### Entries supplied
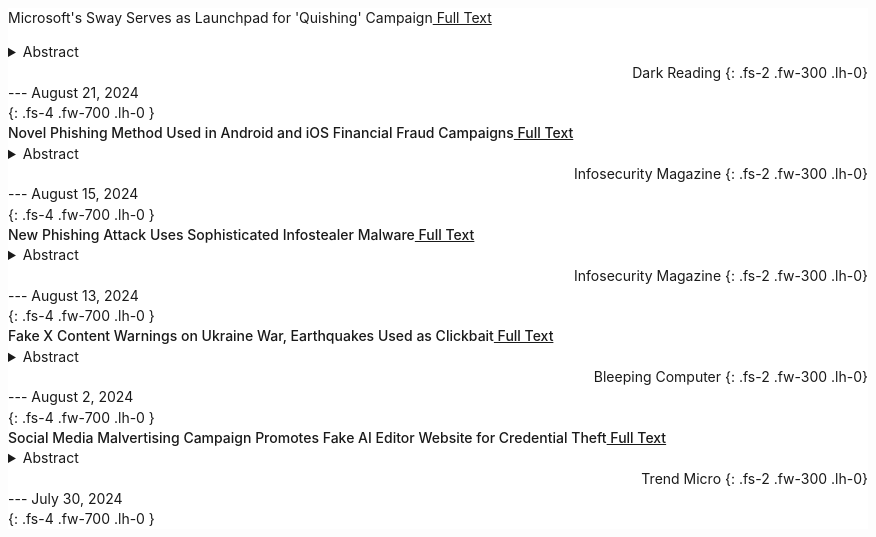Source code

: Microsoft's Sway Serves as Launchpad for 'Quishing' Campaign<a href="https://www.darkreading.com/vulnerabilities-threats/microsofts-sway-serves-as-launchpad-for-quishing-campaign?&amp;web_view=true"> Full Text</a>
</p>
<details><summary>Abstract</summary></details>
<div style="text-align: right" markdown="1">
Dark Reading
{: .fs-2 .fw-300 .lh-0}
</div>
---
August 21, 2024 <br>
{: .fs-4 .fw-700 .lh-0  }
<p style="font-weight:500; margin:0px" markdown="1">
Novel Phishing Method Used in Android and iOS Financial Fraud Campaigns<a href="https://www.infosecurity-magazine.com/news/novel-phishing-android-ios-pwa/?&amp;web_view=true"> Full Text</a>
</p>
<details><summary>Abstract</summary></details>
<div style="text-align: right" markdown="1">
Infosecurity Magazine
{: .fs-2 .fw-300 .lh-0}
</div>
---
August 15, 2024 <br>
{: .fs-4 .fw-700 .lh-0  }
<p style="font-weight:500; margin:0px" markdown="1">
New Phishing Attack Uses Sophisticated Infostealer Malware<a href="https://www.infosecurity-magazine.com/news/phishing-attack-uses-infostealer/?&amp;web_view=true"> Full Text</a>
</p>
<details><summary>Abstract</summary></details>
<div style="text-align: right" markdown="1">
Infosecurity Magazine
{: .fs-2 .fw-300 .lh-0}
</div>
---
August 13, 2024 <br>
{: .fs-4 .fw-700 .lh-0  }
<p style="font-weight:500; margin:0px" markdown="1">
Fake X Content Warnings on Ukraine War, Earthquakes Used as Clickbait<a href="https://www.bleepingcomputer.com/news/security/fake-x-content-warnings-on-ukraine-war-earthquakes-used-as-clickbait/?&amp;web_view=true"> Full Text</a>
</p>
<details><summary>Abstract</summary></details>
<div style="text-align: right" markdown="1">
Bleeping Computer
{: .fs-2 .fw-300 .lh-0}
</div>
---
August 2, 2024 <br>
{: .fs-4 .fw-700 .lh-0  }
<p style="font-weight:500; margin:0px" markdown="1">
Social Media Malvertising Campaign Promotes Fake AI Editor Website for Credential Theft<a href="https://www.trendmicro.com/en_us/research/24/h/malvertising-campaign-fake-ai-editor-website-credential-theft.html?&amp;web_view=true"> Full Text</a>
</p>
<details><summary>Abstract</summary></details>
<div style="text-align: right" markdown="1">
Trend Micro
{: .fs-2 .fw-300 .lh-0}
</div>
---
July 30, 2024 <br>
{: .fs-4 .fw-700 .lh-0  }
<p style="font-weight:500; margin:0px" markdown="1">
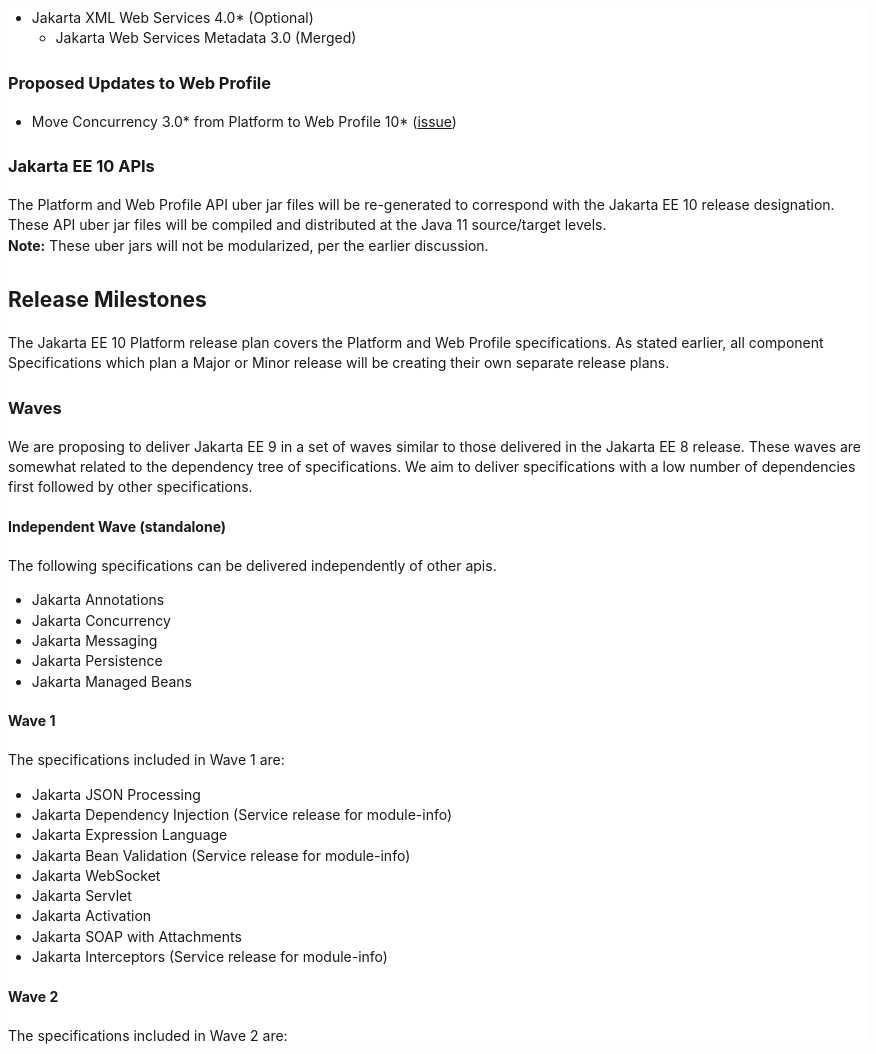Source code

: * Jakarta XML Web Services 4.0* (Optional)
  * Jakarta Web Services Metadata 3.0 (Merged)

### Proposed Updates to Web Profile
* Move Concurrency 3.0* from Platform to Web Profile 10* ([issue](https://github.com/eclipse-ee4j/jakartaee-platform/issues/363#issuecomment-846424050))

### Jakarta EE 10 APIs
The Platform and Web Profile API uber jar files will be re-generated to correspond with the Jakarta EE 10 release designation.
These API uber jar files will be compiled and distributed at the Java 11 source/target levels.  
**Note:** These uber jars will not be modularized, per the earlier discussion.

## Release Milestones
The Jakarta EE 10 Platform release plan covers the Platform and Web Profile specifications.
As stated earlier, all component Specifications which plan a Major or Minor release will be creating their own separate release plans.

### Waves

We are proposing to deliver Jakarta EE 9 in a set of waves similar to those delivered in the Jakarta EE 8 release. These waves are somewhat related to the dependency tree of specifications. We aim to deliver specifications with a low number of dependencies first followed by other specifications.


#### Independent Wave (standalone)

The following specifications can be delivered independently of other apis.

*   Jakarta Annotations
*   Jakarta Concurrency
*   Jakarta Messaging
*   Jakarta Persistence
*   Jakarta Managed Beans


#### Wave 1

The specifications included in Wave 1 are:

*   Jakarta JSON Processing
*   Jakarta Dependency Injection (Service release for module-info)
*   Jakarta Expression Language
*   Jakarta Bean Validation (Service release for module-info)
*   Jakarta WebSocket
*   Jakarta Servlet
*   Jakarta Activation
*   Jakarta SOAP with Attachments
*   Jakarta Interceptors (Service release for module-info)


#### Wave 2

The specifications included in Wave 2 are:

### Aim of the task
Lines from the one that contains "## Release Milestones" through the final line of the entries must be duplicated exactly, and no other lines.

### Response for this exercise
## Release Milestones
The Jakarta EE 10 Platform release plan covers the Platform and Web Profile specifications.
As stated earlier, all component Specifications which plan a Major or Minor release will be creating their own separate release plans.

### Waves

We are proposing to deliver Jakarta EE 9 in a set of waves similar to those delivered in the Jakarta EE 8 release. These waves are somewhat related to the dependency tree of specifications. We aim to deliver specifications with a low number of dependencies first followed by other specifications.


#### Independent Wave (standalone)

The following specifications can be delivered independently of other apis.

*   Jakarta Annotations
*   Jakarta Concurrency
*   Jakarta Messaging
*   Jakarta Persistence
*   Jakarta Managed Beans


#### Wave 1

The specifications included in Wave 1 are:

*   Jakarta JSON Processing
*   Jakarta Dependency Injection (Service release for module-info)
*   Jakarta Expression Language
*   Jakarta Bean Validation (Service release for module-info)
*   Jakarta WebSocket
*   Jakarta Servlet
*   Jakarta Activation
*   Jakarta SOAP with Attachments
*   Jakarta Interceptors (Service release for module-info)


#### Wave 2

The specifications included in Wave 2 are:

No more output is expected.